Efenime söyliim son olarak yine benim seçme şansını elde ettiğim Stonehearts Asylum filmini izledik. Başından sonu tahmin edilebilir gibi gelişen ancak şaşırtan bir akıl hastanesi filmi. Edgar Allen Poe hikayelerinin bir uyarlaması ve kesinlikle zaman kaybı değil. Yine de daha güzel çekilebilirdi diye düşünüyorum. Kitabı eminim/elbette çoooook daha iyidir. Ayrıca bu filmi izlerken karidesli çin pilavı ısmarlamış olduğunu sandığım kocam köşedeki pideciden lahmacun söylemiş olmasa daha iyi olabilirdi. Netçede ne izlediğin kadar izlerken ne yediğin de önemli. Aman karnımız doydu ya neyse..

Böyle yani. Daha uzun ve daha sık yazmak isterim ama öyle meşgulüm ki anlayamazsınız.
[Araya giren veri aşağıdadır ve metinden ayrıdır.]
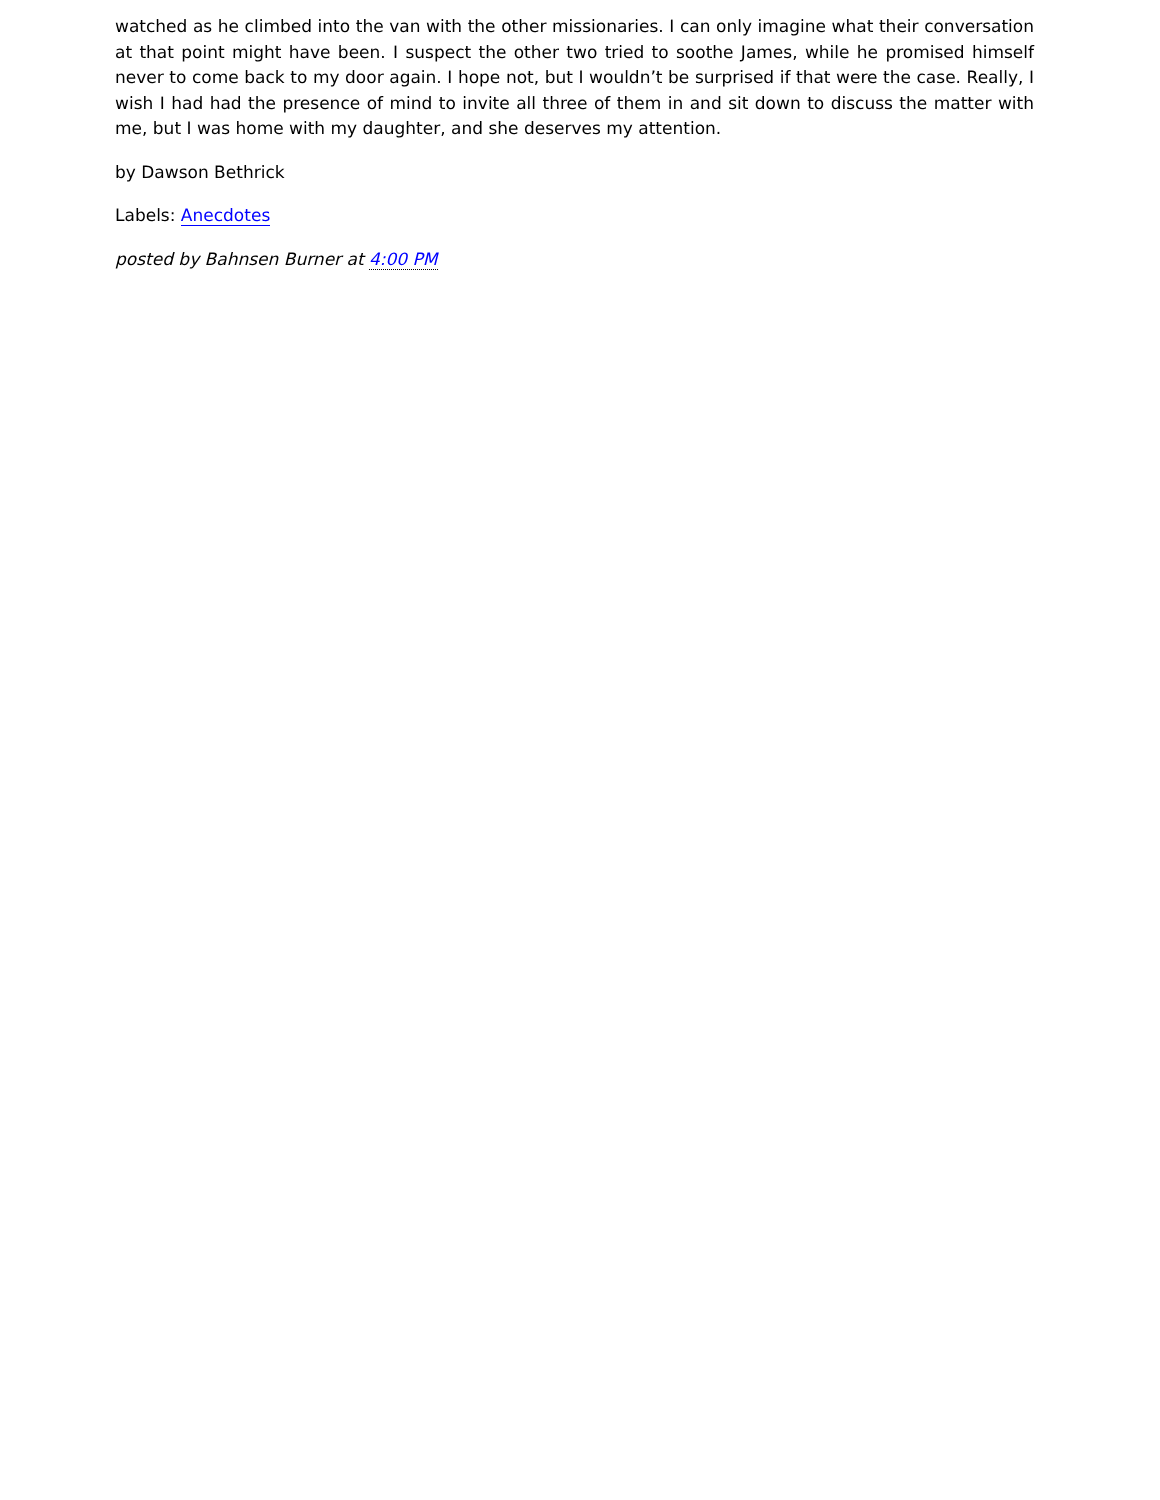watched as he climbed into the van with the other missionaries. I can only imagine what their conversation at that point might have been. I suspect the other two tried to soothe James, while he promised himself never to come back to my door again. I hope not, but I wouldn’t be surprised if that were the case. Really, I wish I had had the presence of mind to invite all three of them in and sit down to discuss the matter with me, but I was home with my daughter, and she deserves my attention.
by Dawson Bethrick
Labels: Anecdotes
posted by Bahnsen Burner at 4:00 PM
Depresyondayım, dişlerim çürük, boynum düzleşmiş, kilo aldım, annemin menopoza girdiği yaştayım ve daha neleeeer neler. Bir yanda kocasıyla gül gibi geçinen, çocuklarına mis gibi bakan, tencere tencere yemek pişirip kocası eve gelmeden rujunu süren ince belli arkadaşlarım var. Diğer yanda aynı yaşlarda olmamıza rağmen, evliliği tercih etmemiş, bekar, çocuksuz, hayatın tadını çıkaran hovarda arkadaşlarım. Bi de sen ve ben işte. Şimdi bi de sevgililer günü falan. Kırmızı güller, kalpli balonlar, ayıcıklar, fönlü saçlar, pullu, payetli kezbancıklar. Hayır gaza gelip bıyıklarımı aldırıp manikür yaptırıcam diye korkuyorum. Anlıyor musun?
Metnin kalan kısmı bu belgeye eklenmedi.